> **INSTRUCTION**: Look through the records below for the line with "side table: present". Return that line and each one after it up to and including the line with "wall art: none [140,377,189,435]", exactly.

> **GIVEN RECORDS**:
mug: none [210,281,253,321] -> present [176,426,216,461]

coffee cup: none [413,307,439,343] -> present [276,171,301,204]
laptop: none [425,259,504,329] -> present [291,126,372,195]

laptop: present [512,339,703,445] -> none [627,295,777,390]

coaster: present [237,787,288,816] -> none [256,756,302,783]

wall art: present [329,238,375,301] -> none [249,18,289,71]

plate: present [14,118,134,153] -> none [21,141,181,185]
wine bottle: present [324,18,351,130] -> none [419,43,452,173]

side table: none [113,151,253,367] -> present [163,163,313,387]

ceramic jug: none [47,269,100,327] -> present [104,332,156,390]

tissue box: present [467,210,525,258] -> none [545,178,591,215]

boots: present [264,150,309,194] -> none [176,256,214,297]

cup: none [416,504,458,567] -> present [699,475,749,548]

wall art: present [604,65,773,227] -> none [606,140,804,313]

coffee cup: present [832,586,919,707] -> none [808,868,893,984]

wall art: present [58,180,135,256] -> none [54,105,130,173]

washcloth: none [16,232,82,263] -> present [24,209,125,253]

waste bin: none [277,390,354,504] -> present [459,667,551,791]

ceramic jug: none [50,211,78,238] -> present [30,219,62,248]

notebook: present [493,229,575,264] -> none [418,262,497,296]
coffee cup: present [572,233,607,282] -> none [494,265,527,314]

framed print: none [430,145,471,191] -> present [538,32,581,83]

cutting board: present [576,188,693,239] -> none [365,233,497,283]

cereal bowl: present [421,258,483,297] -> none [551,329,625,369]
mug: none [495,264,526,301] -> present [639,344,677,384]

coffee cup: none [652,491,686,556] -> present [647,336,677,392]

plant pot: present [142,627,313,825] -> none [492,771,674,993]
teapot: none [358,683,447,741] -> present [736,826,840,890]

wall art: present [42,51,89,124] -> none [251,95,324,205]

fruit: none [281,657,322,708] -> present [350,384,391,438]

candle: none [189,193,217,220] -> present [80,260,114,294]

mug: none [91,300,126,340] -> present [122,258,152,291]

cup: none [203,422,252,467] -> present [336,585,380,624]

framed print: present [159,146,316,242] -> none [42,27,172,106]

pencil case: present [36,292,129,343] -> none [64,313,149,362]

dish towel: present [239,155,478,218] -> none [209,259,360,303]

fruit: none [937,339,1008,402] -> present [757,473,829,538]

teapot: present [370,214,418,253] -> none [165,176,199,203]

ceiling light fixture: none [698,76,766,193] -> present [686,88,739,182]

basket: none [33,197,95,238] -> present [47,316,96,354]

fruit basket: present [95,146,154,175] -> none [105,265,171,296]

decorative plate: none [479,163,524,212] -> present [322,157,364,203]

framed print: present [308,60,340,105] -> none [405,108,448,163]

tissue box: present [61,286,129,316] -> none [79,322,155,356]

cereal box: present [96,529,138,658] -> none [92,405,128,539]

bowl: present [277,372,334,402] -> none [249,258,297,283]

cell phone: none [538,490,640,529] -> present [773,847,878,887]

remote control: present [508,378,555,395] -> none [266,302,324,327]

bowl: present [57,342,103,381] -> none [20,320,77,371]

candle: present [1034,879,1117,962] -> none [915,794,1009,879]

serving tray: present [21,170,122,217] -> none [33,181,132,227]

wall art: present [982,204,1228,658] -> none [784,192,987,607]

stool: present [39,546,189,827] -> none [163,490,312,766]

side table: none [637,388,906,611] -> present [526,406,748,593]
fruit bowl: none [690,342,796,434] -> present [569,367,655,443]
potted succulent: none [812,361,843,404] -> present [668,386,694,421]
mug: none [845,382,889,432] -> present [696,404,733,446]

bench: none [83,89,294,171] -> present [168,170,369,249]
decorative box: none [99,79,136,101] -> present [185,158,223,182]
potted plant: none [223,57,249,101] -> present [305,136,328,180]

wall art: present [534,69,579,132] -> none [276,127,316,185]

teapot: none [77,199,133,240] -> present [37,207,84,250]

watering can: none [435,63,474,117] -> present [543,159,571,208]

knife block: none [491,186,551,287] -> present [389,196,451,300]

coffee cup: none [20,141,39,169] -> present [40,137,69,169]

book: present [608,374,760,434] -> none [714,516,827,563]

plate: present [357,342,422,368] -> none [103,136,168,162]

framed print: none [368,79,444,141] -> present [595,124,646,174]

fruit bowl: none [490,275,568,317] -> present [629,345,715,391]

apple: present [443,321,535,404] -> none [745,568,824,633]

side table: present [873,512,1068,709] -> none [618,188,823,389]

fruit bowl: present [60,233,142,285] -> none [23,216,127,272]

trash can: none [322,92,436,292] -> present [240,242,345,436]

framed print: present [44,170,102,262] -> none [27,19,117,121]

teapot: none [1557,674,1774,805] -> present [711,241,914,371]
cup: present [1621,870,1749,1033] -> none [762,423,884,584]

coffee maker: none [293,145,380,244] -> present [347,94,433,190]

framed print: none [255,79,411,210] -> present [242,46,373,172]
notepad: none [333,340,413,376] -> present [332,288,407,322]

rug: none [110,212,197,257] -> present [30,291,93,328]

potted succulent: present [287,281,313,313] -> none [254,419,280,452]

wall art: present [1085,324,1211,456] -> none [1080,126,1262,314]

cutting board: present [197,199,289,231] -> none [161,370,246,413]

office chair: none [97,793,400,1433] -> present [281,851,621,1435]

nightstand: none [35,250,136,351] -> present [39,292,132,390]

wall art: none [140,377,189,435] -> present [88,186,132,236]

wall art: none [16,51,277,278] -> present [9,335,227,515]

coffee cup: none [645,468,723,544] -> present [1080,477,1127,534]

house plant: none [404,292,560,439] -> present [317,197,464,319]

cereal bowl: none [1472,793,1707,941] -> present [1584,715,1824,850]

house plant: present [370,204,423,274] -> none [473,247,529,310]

> **COMPLETED EXERCISE**:
side table: present [873,512,1068,709] -> none [618,188,823,389]

fruit bowl: present [60,233,142,285] -> none [23,216,127,272]

trash can: none [322,92,436,292] -> present [240,242,345,436]

framed print: present [44,170,102,262] -> none [27,19,117,121]

teapot: none [1557,674,1774,805] -> present [711,241,914,371]
cup: present [1621,870,1749,1033] -> none [762,423,884,584]

coffee maker: none [293,145,380,244] -> present [347,94,433,190]

framed print: none [255,79,411,210] -> present [242,46,373,172]
notepad: none [333,340,413,376] -> present [332,288,407,322]

rug: none [110,212,197,257] -> present [30,291,93,328]

potted succulent: present [287,281,313,313] -> none [254,419,280,452]

wall art: present [1085,324,1211,456] -> none [1080,126,1262,314]

cutting board: present [197,199,289,231] -> none [161,370,246,413]

office chair: none [97,793,400,1433] -> present [281,851,621,1435]

nightstand: none [35,250,136,351] -> present [39,292,132,390]

wall art: none [140,377,189,435] -> present [88,186,132,236]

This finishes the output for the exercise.